- [THE PROBLEM]:
Within these entries, how many lines contain the word "LOPJulianDay"? Answer with the number alone.

Recorded data
= Beginning of Section =

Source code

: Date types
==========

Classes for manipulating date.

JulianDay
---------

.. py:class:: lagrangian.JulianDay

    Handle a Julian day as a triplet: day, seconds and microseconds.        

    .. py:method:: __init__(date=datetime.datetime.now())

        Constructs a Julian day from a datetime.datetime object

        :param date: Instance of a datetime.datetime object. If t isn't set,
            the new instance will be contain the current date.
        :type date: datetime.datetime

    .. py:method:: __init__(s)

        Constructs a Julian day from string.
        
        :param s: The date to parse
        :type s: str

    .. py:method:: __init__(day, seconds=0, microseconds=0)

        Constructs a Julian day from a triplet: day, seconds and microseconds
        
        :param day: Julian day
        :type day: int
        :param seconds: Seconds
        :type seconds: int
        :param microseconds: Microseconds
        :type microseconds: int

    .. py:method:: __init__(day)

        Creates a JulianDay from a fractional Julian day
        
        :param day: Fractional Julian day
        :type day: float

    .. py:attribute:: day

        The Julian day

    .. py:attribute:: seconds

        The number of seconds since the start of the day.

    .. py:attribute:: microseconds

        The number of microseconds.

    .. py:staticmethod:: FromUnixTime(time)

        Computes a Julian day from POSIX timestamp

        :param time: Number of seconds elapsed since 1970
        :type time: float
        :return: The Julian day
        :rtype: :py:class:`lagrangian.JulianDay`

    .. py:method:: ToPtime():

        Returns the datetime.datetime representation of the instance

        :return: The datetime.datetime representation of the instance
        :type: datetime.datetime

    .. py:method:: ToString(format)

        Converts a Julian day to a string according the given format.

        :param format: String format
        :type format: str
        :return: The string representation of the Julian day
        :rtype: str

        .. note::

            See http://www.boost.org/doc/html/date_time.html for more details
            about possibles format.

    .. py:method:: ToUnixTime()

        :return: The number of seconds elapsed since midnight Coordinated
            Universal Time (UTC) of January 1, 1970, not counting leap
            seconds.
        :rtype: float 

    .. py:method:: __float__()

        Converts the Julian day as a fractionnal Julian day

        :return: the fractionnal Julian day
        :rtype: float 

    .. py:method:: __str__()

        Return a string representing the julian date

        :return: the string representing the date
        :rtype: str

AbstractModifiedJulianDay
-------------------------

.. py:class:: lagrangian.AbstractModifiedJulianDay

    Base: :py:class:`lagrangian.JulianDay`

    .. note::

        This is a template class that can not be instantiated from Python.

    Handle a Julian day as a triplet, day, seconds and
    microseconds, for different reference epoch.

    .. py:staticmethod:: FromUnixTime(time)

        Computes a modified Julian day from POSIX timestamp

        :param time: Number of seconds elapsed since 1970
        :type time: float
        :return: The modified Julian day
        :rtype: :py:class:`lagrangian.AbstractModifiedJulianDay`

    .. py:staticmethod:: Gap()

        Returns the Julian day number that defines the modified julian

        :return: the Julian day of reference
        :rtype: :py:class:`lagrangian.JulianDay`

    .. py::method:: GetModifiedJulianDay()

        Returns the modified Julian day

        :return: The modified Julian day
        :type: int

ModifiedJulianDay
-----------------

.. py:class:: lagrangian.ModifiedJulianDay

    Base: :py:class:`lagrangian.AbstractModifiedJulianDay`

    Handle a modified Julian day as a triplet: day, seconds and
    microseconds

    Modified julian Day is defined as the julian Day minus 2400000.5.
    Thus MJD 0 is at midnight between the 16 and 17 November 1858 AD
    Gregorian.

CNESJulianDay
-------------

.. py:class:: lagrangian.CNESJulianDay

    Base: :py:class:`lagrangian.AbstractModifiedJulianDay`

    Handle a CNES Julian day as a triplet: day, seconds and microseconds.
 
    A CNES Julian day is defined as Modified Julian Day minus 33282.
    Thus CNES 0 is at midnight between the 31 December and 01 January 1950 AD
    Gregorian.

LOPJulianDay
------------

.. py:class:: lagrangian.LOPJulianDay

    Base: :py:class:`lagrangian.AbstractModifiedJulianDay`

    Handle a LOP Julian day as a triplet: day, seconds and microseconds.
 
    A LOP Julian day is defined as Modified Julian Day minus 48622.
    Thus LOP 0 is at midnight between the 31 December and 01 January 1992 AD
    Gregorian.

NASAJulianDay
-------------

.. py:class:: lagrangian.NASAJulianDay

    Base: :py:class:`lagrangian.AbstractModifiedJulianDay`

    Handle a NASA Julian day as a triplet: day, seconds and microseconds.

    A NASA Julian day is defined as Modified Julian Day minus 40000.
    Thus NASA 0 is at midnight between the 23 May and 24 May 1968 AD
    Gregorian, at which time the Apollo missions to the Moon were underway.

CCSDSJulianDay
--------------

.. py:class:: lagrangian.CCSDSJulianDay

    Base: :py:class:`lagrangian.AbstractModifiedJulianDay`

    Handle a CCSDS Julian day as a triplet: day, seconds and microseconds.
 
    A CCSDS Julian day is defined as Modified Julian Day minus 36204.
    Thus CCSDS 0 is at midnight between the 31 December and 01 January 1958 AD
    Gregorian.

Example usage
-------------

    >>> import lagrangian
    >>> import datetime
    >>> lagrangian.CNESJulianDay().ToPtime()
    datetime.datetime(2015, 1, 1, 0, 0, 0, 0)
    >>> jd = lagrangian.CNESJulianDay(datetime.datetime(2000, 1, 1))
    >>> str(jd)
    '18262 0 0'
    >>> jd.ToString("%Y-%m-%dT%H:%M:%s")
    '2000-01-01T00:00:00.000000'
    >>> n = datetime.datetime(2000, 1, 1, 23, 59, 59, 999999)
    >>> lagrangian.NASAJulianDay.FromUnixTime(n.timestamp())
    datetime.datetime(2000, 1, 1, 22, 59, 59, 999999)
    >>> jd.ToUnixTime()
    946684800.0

= End of Section =

- [TASK RESULT]:
2